One of the major issues that estate disputes can hinge on is undue influence. If an ailing elder changes their estate plans in a radical or unexpected manner shortly before, such an action will inevitably bring questions: What was behind the decision to amend the estate or trust? More importantly, who was behind the decision and how might they have influenced it? When the timing and circumstances of altered estate documents stand out even to a casual observer, we have a right to be suspicious.

A recent case out of Portsmouth, NH, illustrates just this point. The late Geraldine Webber, an elderly Portsmouth resident, died at age 94 in 2012. Webber suffered from dementia, with which she had been diagnosed in 2010. Just seven months before her death, she changed her 2009 will, making a non-relative the primary beneficiary of her estate. Who was the new primary beneficiary? Local police officer Aaron Goodwin, who became acquainted with Webber in the months before her passing.

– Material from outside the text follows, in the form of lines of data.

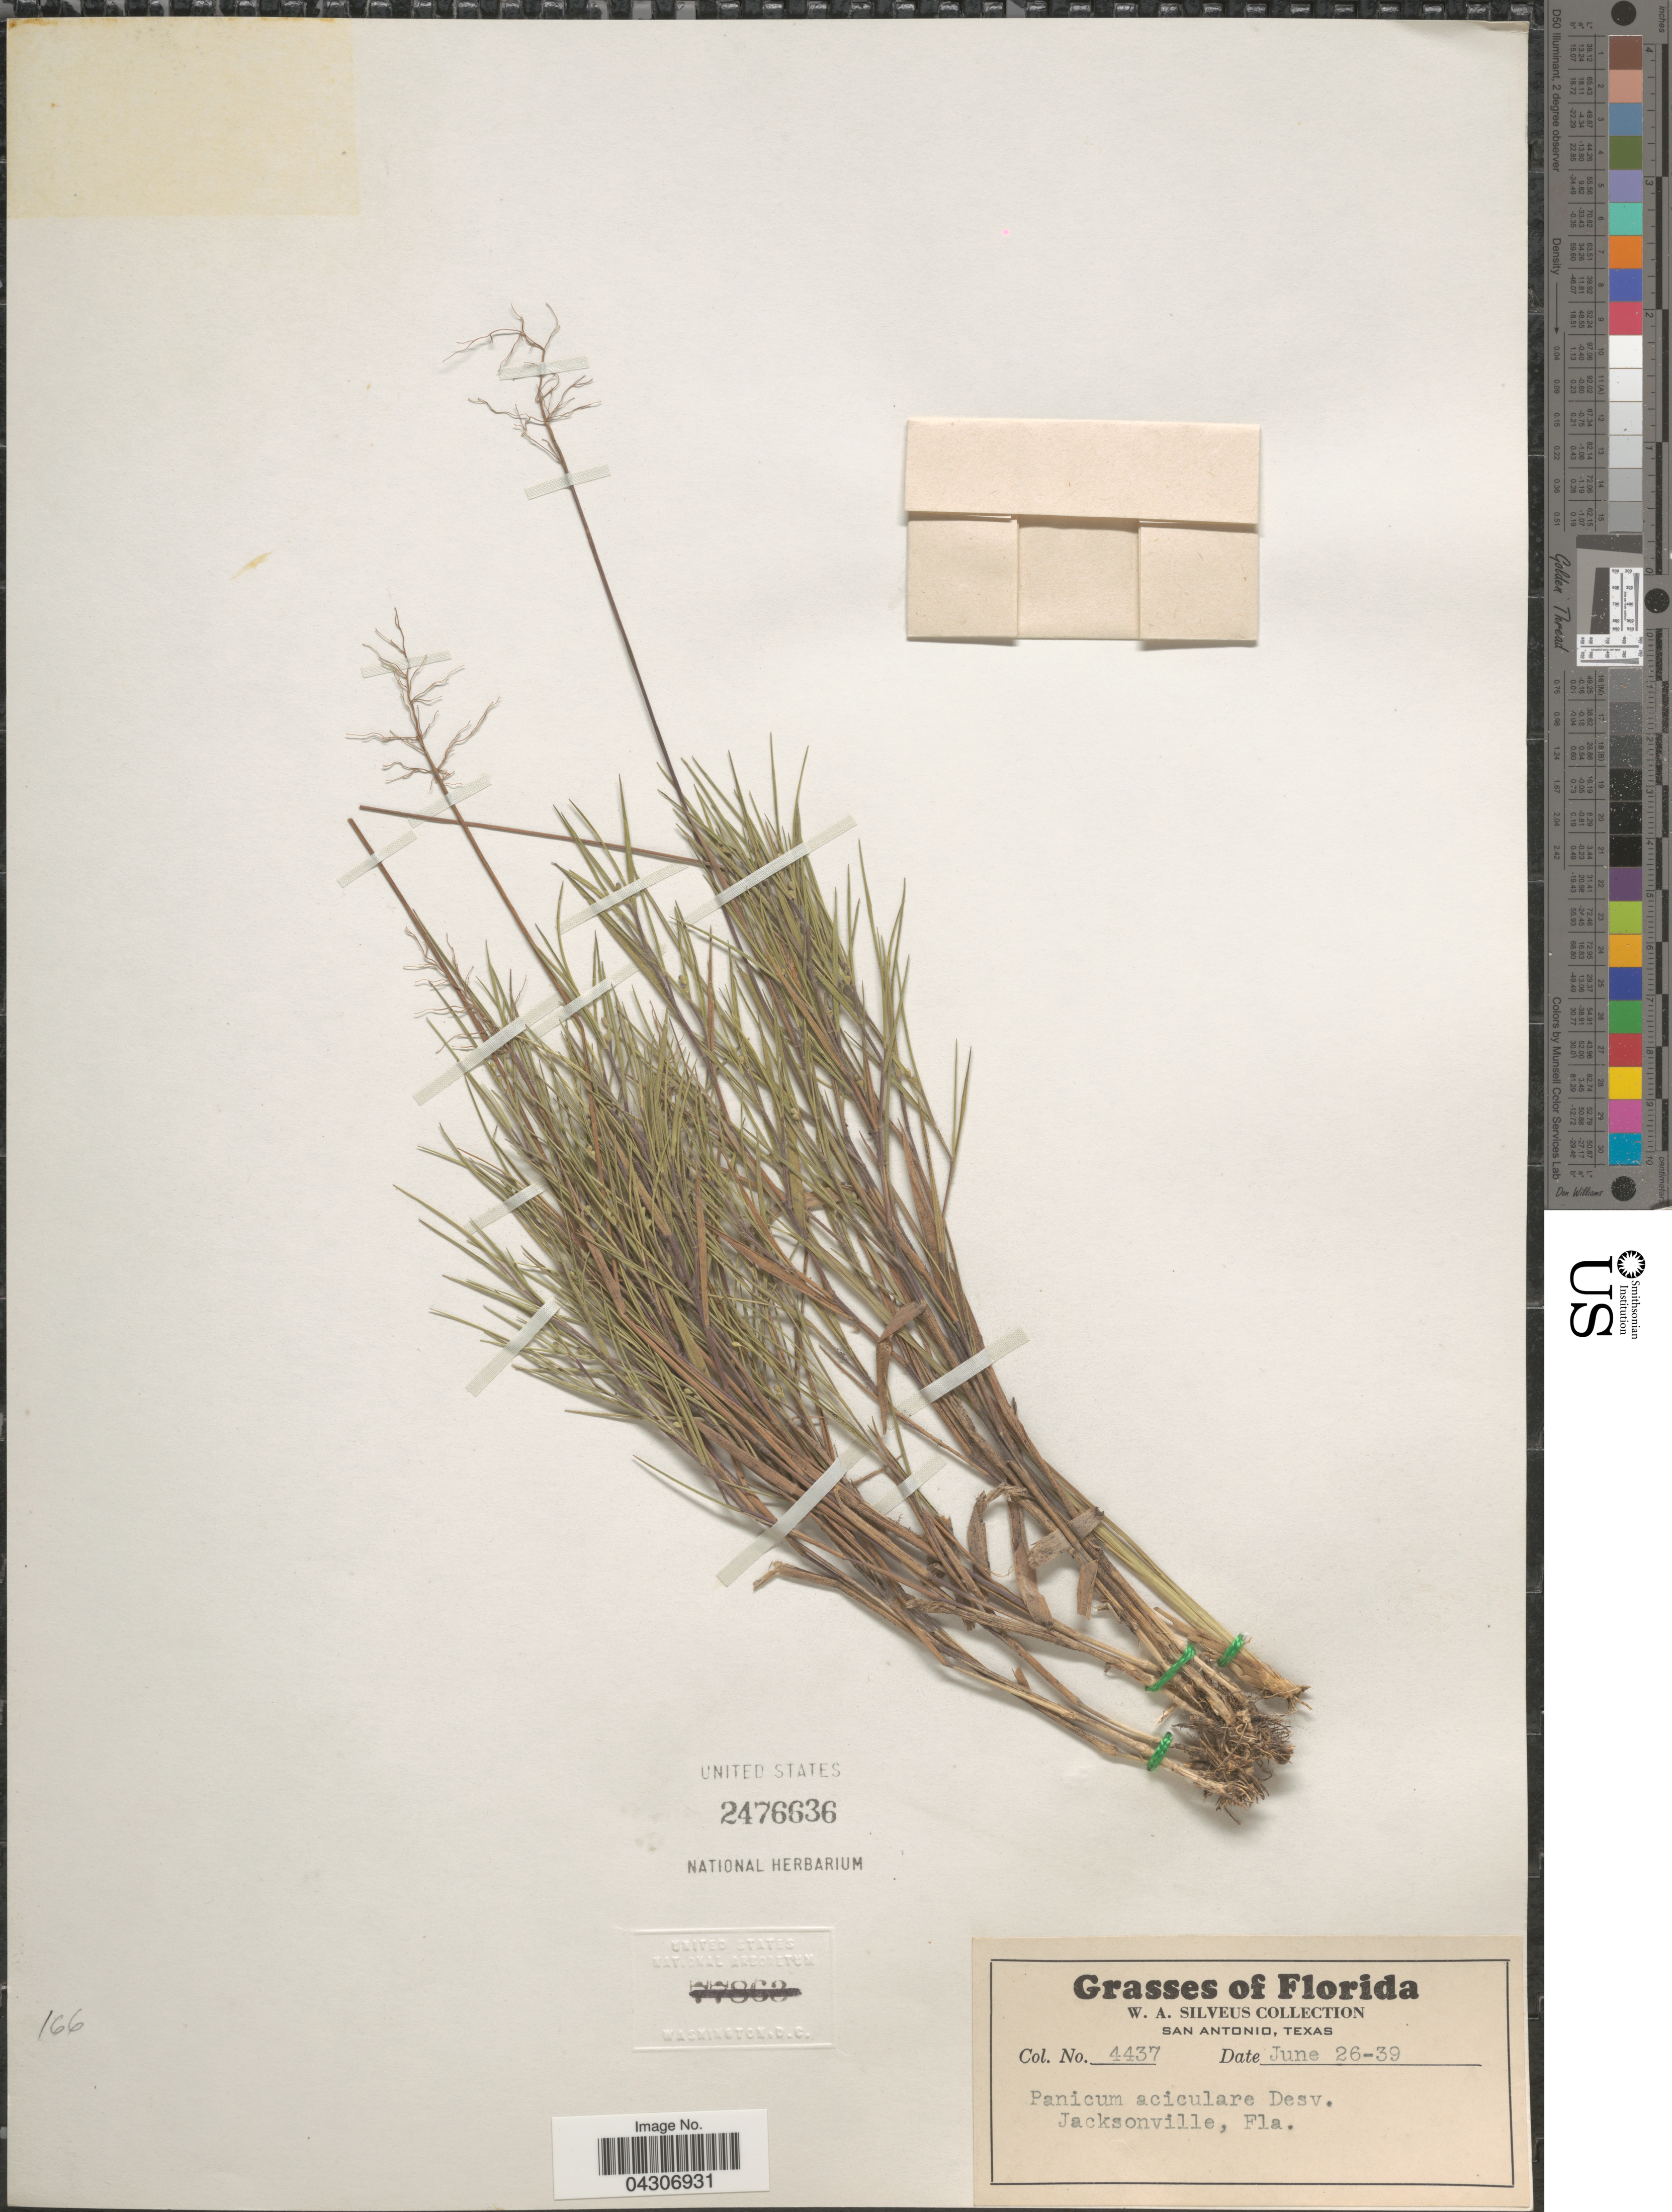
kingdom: Plantae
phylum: Tracheophyta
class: Liliopsida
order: Poales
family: Poaceae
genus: Dichanthelium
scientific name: Dichanthelium aciculare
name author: (Desv. ex Poir.) Gould & C.A. Clark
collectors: W. Silveus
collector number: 4437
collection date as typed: Transcribed d/m/y: 26/6/39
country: United States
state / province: Florida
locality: Jacksonville.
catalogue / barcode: US 2476636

Goodwin had somehow convinced Webber to sign over $2.7 million to him as an inheritance, bypassing the previous designated beneficiaries from the senior citizen's family. Now the Webber family and two hospitals have gone to court over the late Geraldine's estate, alleging that the police officer manipulated Webber into transferring her beachfront house, stock holdings, and a Cadillac into his possession upon her death. Among other details, retired Portsmouth PD veteran and neighbor John Connors reported to the press that he had witnessed Goodwin visiting Webber's home in his police vehicle over 100 times. And then there's this point of contention:

According to court records, several lawyers declined to rewrite Webber's 2009 will, while citing concerns about her mental capacity, before Hampton attorney Ralph Holmes agreed to do so.

The fact that the new beneficiary is said to have "shopped around" for a lawyer who would change Webber's will, despite objections from several attorneys, represents a major red flag pointing to possible undue influence. Because of her dementia, Webber was cognitively impaired and could not be expected to exercise good judgment, especially under the  guidance of a new "friend" who allegedly had designs on her multimillion estate. The case is now being heard in probate court, with the disputed $2.7 million held in Webber's trust.

It's sad to say that estate and trust litigation of this nature is more common that we might think in California, as well. Financial elder abuse through undue influence (including isolation, coercion and/or emotional manipulation) are addressed under the Elder Abuse Act, and families that have been wronged can prosecute in civil court.